昼から何も食べていない胃は既に空腹を通り越してしまっていて、食欲は遥か彼方だ。ただただ、目が霞むほどの疲労がずしんと重く伸し掛かる。
ギシギシと軋む木製のベンチに腰掛けて、ぼんやりと電光掲示板を見上げれば、次の電車が来るまでニ十分ほど待たなければならないと分かり、深々と溜息を吐いた。
夜になっても涼しさとは無縁の蒸し暑さと、じっとり滲み出る汗で張り付くシャツの煩わしさに辟易していた所で、むわりと倦んだ熱気を掻き回すように、カァンカァンと踏切の遮断機の音が響いた。
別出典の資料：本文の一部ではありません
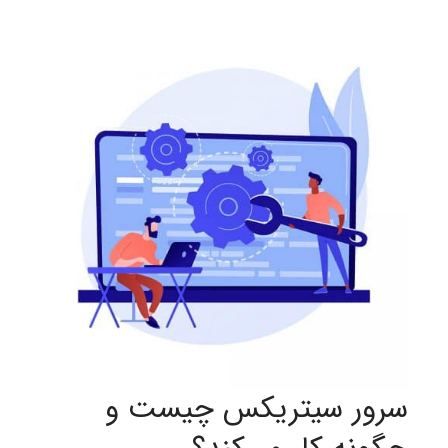
سرور سیتریکس چیست و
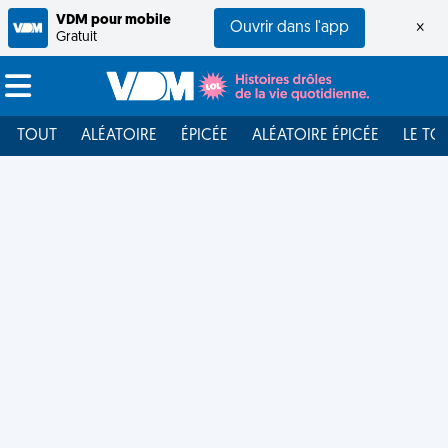
VDM pour mobile
Ouvrir dans l'app
×
Gratuit
TOUT
ALÉATOIRE
ÉPICÉE
ALÉATOIRE ÉPICÉE
LE TO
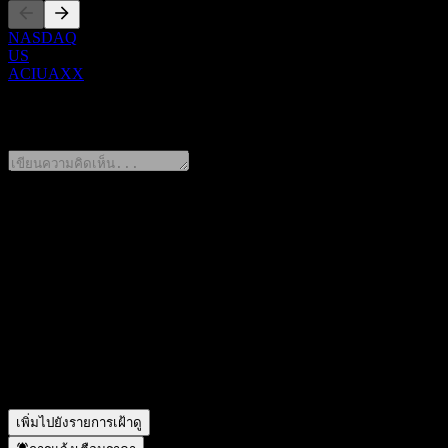
NASDAQ
US
ACIUAXX
0 Comments
แชร์ความคิดของคุณ
FAQ
วันนี้ราคาหุ้น Morgan Stanley Bank N.A. Capped Point to Poi
สัญลักษณ์หุ้นของ Morgan Stanley Bank N.A. Capped Point to
Morgan Stanley Bank N.A. Capped Point to Point Worst Of C
Morgan Stanley Bank N.A. Capped Point to Point Worst Of C
เพิ่มไปยังรายการเฝ้าดู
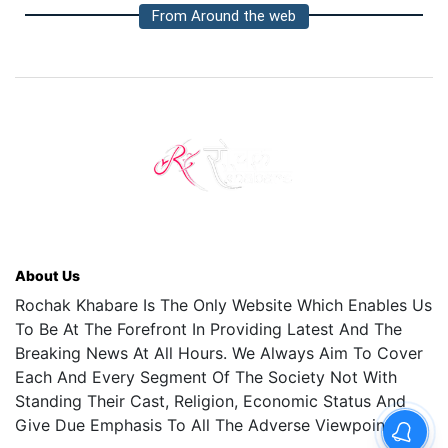
From Around the web
About Us
Rochak Khabare Is The Only Website Which Enables Us
To Be At The Forefront In Providing Latest And The
Breaking News At All Hours. We Always Aim To Cover
Each And Every Segment Of The Society Not With
Standing Their Cast, Religion, Economic Status And
Give Due Emphasis To All The Adverse Viewpoints.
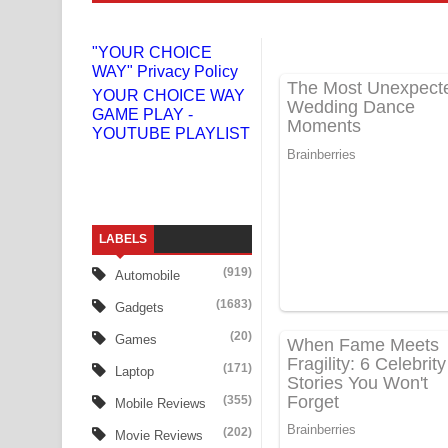
Niwuna Numba Hinda Song Lyrics - නිවුනා නුඹ හින
"YOUR CHOICE
WAY" Privacy Policy
Numba Dun Aadare Song Lyrics - නුඹ දුන් ආදරේ ග
YOUR CHOICE WAY
GAME PLAY -
Liyamuda Dan Anagathe Song Lyrics - ලියමුද දැන
YOUTUBE PLAYLIST
Doni Song Lyrics - දෝණි ගීතයේ පද පෙළ
Benthara Palame Song Lyrics - බෙන්තර පාලමේ ගී
LABELS
Sanda Babalena Song Lyrics - සඳ බැබලෙන ගීතයේ
(919)
Automobile
Adare Wadi Nisa Song Lyrics - ආදරේ වැඩි නිසා ගී
(1683)
Gadgets
UNUHUMA Song Lyrics - උණුහුම ගීතයේ පද පෙළ
(20)
Games
(171)
Laptop
Katakara Song Lyrics - කටකාර ගීතයේ පද පෙළ
(355)
Mobile Reviews
Tharu Yaye Dilena Song Lyrics - තරු යායේ දිලෙනා
(202)
Movie Reviews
ようやく来たか、と安堵で顔を僅かに緩ませつつ立ち上がる。冷房の効いた車両が待ち遠しくて、ついホームの先を覗き込もうと、白線を少し踏み出して首を伸ばした。
……だが、酷使されていたのは己の体だけでは無かったらしい。いきなりパンプスの踵が折れ、がくんと後ろによろけてしまう。
「う、わわっ!?」
たたらを踏むも体勢を立て直せず、情けない悲鳴を上げて尻餅をついた――瞬間。
ひゅごぉおおおぉぉうっ
線路を、何かがとんでもない速さで駆け抜けていった。
風圧に煽られてぶわりと髪が翻り、同時に頬を鋭い痛みが走る。
カァァン……と音が間延びするように遠ざかる中、私はペタンと座り込んだまま、目を見開いて固まっていた。
震える指先で頬に触れれば、まっすぐな赤い線が指に残る。どうやら浅く切れてしまったらしい。
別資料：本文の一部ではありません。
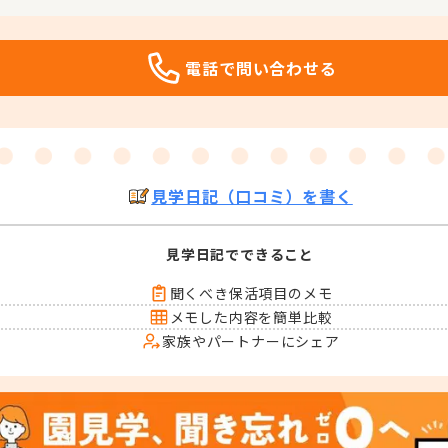
電話で問い合わせる
見学日記（口コミ）を書く
見学日記でできること
聞くべき保活項目のメモ
メモした内容を簡単比較
家族やパートナーにシェア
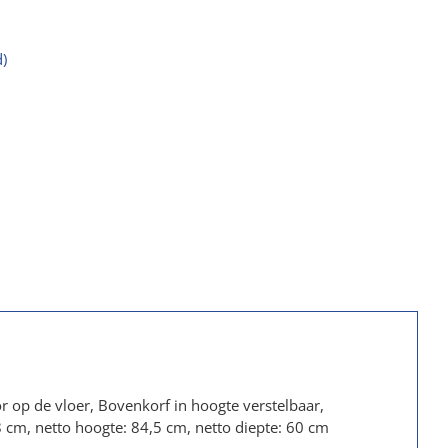
)
r op de vloer, Bovenkorf in hoogte verstelbaar,
cm, netto hoogte: 84,5 cm, netto diepte: 60 cm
――もしも、あのまま白線の向こうへと、顔を出していたら。私の首は。今頃。
暑さからのものではない、冷たい汗がどっと噴き出して全身を凍てつかせる。
粘つくような生温い空気も今は遠く、ただ歯をカチカチと鳴らして震え続けた。
やがて、何事も無かったように「間もなく、一番線に電車が参ります」と電車の到着を知らせるアナウンスが耳に届いた。遮断機の音は聞こえてこない。
……そう、ホームであれほどハッキリと聞こえる事など、まず無い筈なのだ。普通、踏切は駅から多少なりと離れた場所にあるのだから。
震える足でよろりと立ち上がると、プァン! と甲高い音を立てて電車がホームに滑り込んできた。いつも見ている、いつも乗っている、見慣れた路線の電車だ。
高さの合わなくなってしまったパンプスは随分と歩き辛かったが、私はふら付きながらも急いで電車に飛び乗った。
そして、空いている席は幾つかあったけれど、自分の降りる駅までずっと吊革に掴まって立っていた。
あれから、私は変わらず電車で通勤を続けている。
今日も、明日も、明後日も。毎日のように電車に乗り続ける。
でも、私は二度と、電車がホームに停まるまで、白線の内側から足を踏み出す事はしないだろう。